000 Jahre alten Genomen aus Takarkori ein Meilenstein für die Paläogenetik Afrikas. Die gewonnenen Daten verändern zudem die bis dato gültigen Modelle über die Bevölkerungsbewegungen in Nordafrika. Frühere Modelle nahmen eine bedeutende genetische Vermischung zwischen Sub-Sahara und Nordafrika während der grünen Sahara an. Die neuen Ergebnisse zeigen jedoch, dass die genetischen Linien Nordafrikas größtenteils unabhängig von jener im südlichen Afrika blieben, was bedeutet, dass ökologische, kulturelle und vielleicht soziale Barrieren zur genetischen Isolation führten – trotz scheinbar günstiger Umweltbedingungen für Migrationen. Zusammenfassend zeigt die Studie, dass die Bevölkerung der Grünen Sahara in der mittleren Holozän-Zeit von einer tief divergenten, eigenständigen nordafrikanischen Linie abstammte, die in Teilen bis in das späte Pleistozän zurückreicht.
Die Verbreitung von pastoralistischen Praktiken im Zentral-Sahara-Gebiet verlief überwiegend durch den Austausch von Kultur und Wissen, nicht durch großflächige Migrationen. Der genetische Einfluss von Gruppen aus dem Nahen Osten oder Sub-Sahara-Afrika war begrenzt, was eine lokal adaptierte Entwicklung begünstigte. Diese Erkenntnisse bieten neue Perspektiven auf die Geschichte der menschlichen Besiedlung Nordafrikas und dessen Rolle in der globalen Entwicklung prähistorischer Kulturen. Sie helfen besser zu verstehen, wie Menschen sich an extreme Umweltanforderungen anpassen, kulturelle Innovationen austauschen und dennoch genetisch isoliert bleiben können. Außerdem unterstützen sie die Idee, dass Nordafrika, auch in Zeiten günstiger klimatischer Bedingungen, eine einzigartige genetische Region darstellte, die maßgeblich zur Diversität des modernen Menschen beitrug.

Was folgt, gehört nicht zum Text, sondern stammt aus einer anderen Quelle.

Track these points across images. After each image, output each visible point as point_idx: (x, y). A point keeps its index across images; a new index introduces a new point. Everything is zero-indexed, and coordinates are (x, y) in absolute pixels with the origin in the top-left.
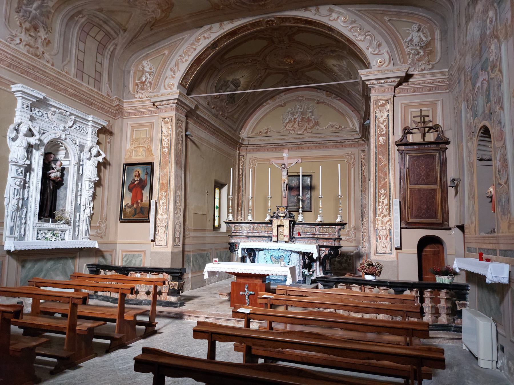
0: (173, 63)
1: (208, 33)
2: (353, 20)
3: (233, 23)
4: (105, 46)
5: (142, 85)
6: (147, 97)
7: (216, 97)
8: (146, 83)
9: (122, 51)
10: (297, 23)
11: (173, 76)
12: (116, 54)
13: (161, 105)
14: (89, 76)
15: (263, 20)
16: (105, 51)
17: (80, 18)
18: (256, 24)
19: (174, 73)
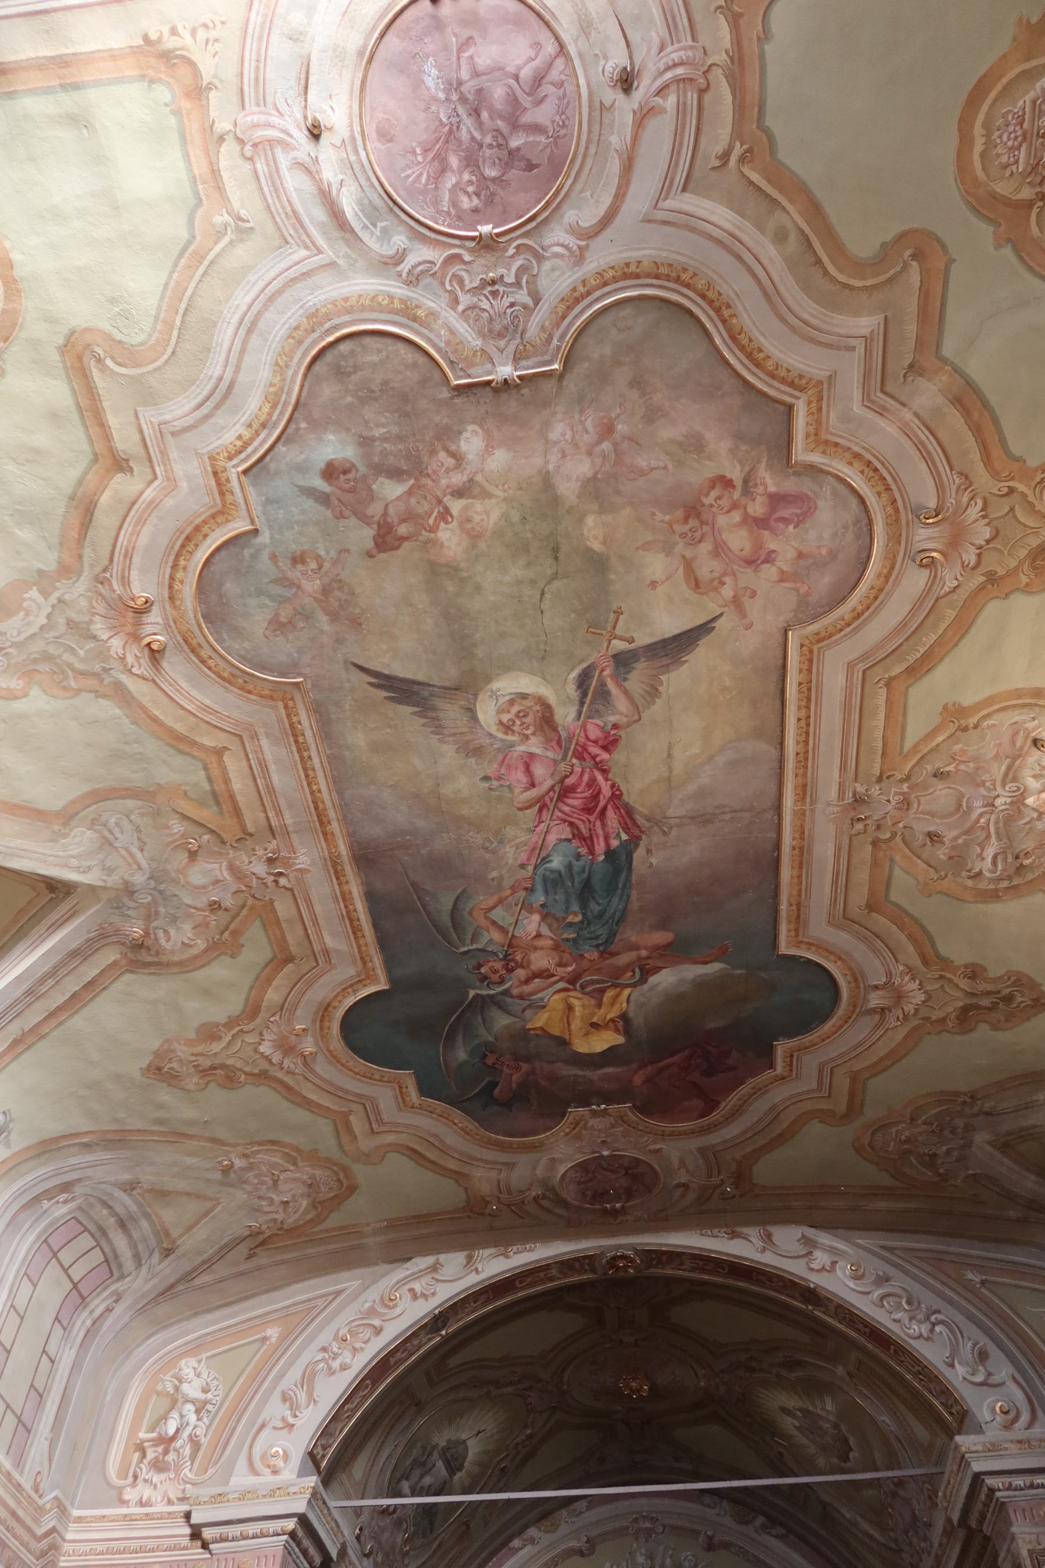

Blick in die Zukunft eröffnet die Studie die Möglichkeit, weitere alte DNA-Proben aus der Sahara und angrenzenden Gebieten zu untersuchen. Mit der technischen Weiterentwicklung in der DNA-Sequenzierung könnten zukünftige Analysen noch tieferliegende Details zu Bevölkerungsbewegungen, zu kulturellem Wandel und zu Umweltveränderungen in dieser Schlüsselregion liefern. Dies wird nicht nur der Anthropologie und Archäologie zugutekommen, sondern auch ein besseres Verständnis der frühesten Kapitel unserer globalen menschlichen Geschichte ermöglichen.